「Like a Yellow Wings」 そのF


「‥‥」
 持ってきた小さなCDラジカセのスイッチを切った未森先生は、少しの間黙って踊りを終えた十二人の顔を見た。十二人共、真剣な目を未森先生から反らそうとしない。
 しばらくして、未森先生はにっこり笑った。
「良かったですよ、みなさん〜。たった三日でここまで出来るなんて、やっぱりあなた達はウィングスの素質があるんでしょうね〜」
 それを聞いて、十二人は我を忘れて、抱き合い喜びを分かち合う。
 合宿も二日過ぎて、三日目になっていた。そして、三日目の最後の通しの練習が終わった今、そのダンスは非常に見栄えのいいものになっていた。まだまだ改善しなければいけない部分はあったが、まだ発表までは時間がある。
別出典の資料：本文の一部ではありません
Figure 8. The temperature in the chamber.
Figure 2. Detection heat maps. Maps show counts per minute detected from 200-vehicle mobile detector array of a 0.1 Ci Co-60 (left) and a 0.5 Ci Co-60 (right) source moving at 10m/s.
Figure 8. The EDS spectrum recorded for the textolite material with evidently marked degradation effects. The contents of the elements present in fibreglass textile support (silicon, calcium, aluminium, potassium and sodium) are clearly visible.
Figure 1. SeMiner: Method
「とりあえず、合宿の練習はこれで終わりにしましょう〜。あとは、帰って学校の練習場での練習でより細かな部分を仕上げていきましょう〜」
 予想以上の具合に、未森先生も満足そうな面持ちだ。そして、その笑顔のまま言葉を続けた。
「あと、今日は胆試しをやりたいと思います〜。夏と言えば花火か胆試しですよね〜。でも、花火の方はお金がかかるのでやめました〜。という事で、胆試しをします〜」
 思いもよらない言葉に、十二人は顔を見合わせてヒソヒソと話し始める。透や龍などは大して嫌そうな顔もしていないが、奈々子や桜子は明らかに嫌そうな顔をしている。他のメンバーも透や龍のような顔をしているし、悠や涼などはやる気十分と言った顔をしていた。
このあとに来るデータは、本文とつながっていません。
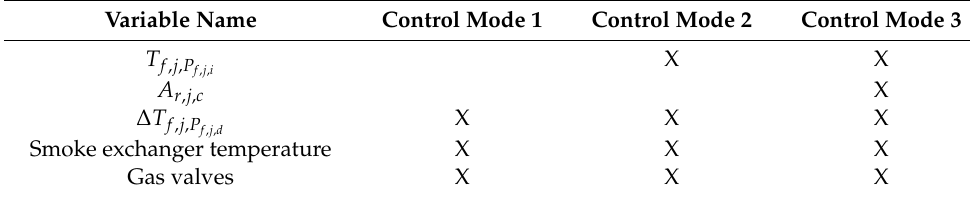
Table 8. Control modes characterization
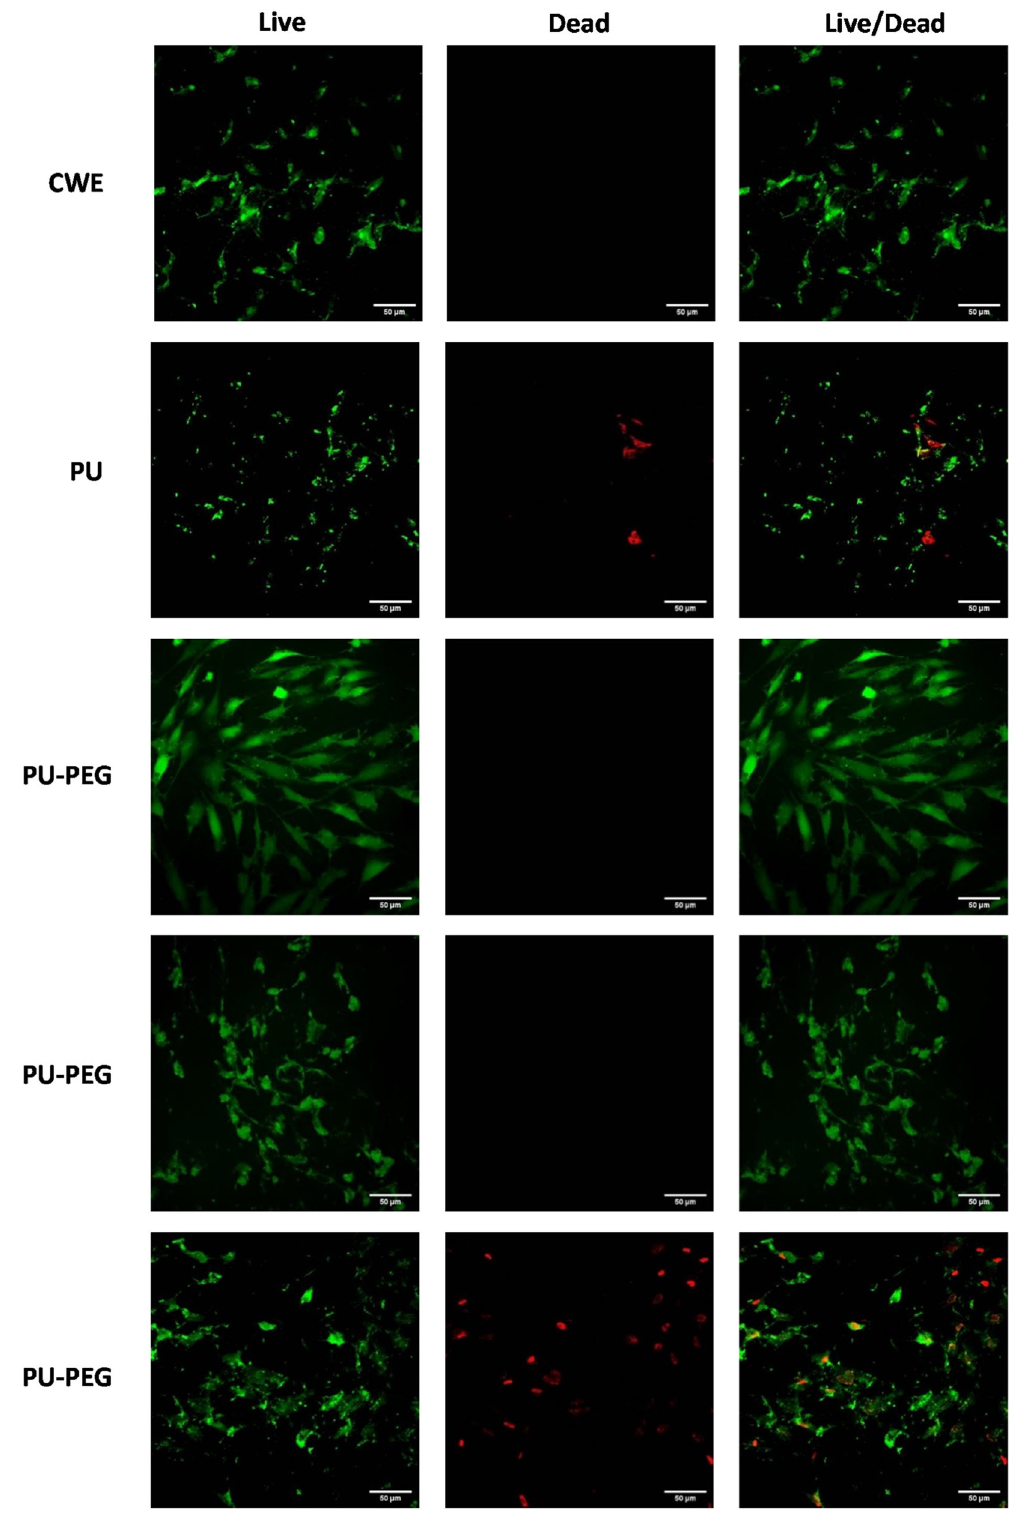
Fig. 10 Confocal laser images of LIVE/DEAD staining of osteoblasts in contact with extracts of the fi lms for 24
「いいじゃない、胆試し。私を恐がらせようなんて十年早いけどね」
「‥‥私、幽霊の役やりたいな」
「私もその案に賛成だわ」
 余裕たっぷりの悠と涼を見ながら、先生は声を少し張り上げる。
「時間は午後の九時からです〜。ここから歩いて十分くらいの所に廃墟になった教会があります〜。そこにボロボロになったマリア様の像があります〜。マリア様の足元に私が用意したカードがありますので、それを取ってきてください〜。あっ、二人一組でね〜」
 胆試しと言うと日本的なものを想像していた十二人は、一瞬だけ言葉を無くす。真夜中の廃墟の教会のマリア像‥‥。さすがの悠もゾクリと背筋を震わす。
「九時にここに集合してください〜。それまでに一緒に行く人、決めておいてね〜」
 未森先生は何やら怪しげな笑みを浮かべたまま、足早にペンションの方に戻っていった。その背中も何やら不気味に感じる。それを見つめる十二人はこの瞬間、胆試しには絶対何か仕掛けがしてある、と悟った。
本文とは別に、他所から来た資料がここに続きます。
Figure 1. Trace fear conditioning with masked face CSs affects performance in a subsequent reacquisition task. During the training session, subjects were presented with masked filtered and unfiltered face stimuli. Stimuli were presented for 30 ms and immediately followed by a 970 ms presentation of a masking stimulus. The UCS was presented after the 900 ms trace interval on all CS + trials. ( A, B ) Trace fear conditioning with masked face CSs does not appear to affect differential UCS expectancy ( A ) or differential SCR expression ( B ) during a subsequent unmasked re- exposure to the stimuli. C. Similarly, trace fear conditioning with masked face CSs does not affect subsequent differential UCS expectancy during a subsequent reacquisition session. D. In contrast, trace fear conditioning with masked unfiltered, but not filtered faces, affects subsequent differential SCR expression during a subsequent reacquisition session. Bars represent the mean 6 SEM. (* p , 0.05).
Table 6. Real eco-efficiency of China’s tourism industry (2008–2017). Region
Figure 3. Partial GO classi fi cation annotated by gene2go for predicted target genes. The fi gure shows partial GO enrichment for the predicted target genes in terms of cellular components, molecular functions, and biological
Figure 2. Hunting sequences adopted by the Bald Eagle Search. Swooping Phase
 食事も済み、十二人は午後九時にペンション裏に集まった。既に外は真っ暗で、ペンション以外の場所から人工的な光も無い。うっそうと茂る木々は、とても人を誘っているようには見えなかった。
「みんな、ちゃんと二人一組になったかしら〜?」
 膝まであるズボンに、紺色のTシャツ姿の未森先生は右手に持った懐中電灯で十二人を照らす。十二人は二人一組で立っている。透と静香、悠と涼、龍と奈々子、桜子とシルビア、福之助と綾音、そして竹友と乙姫という、お決まりのパターンだった。二人に一つの懐中電灯が配られていて、七つの光はまるで緊急時の軍事基地のように忙しなく動いている。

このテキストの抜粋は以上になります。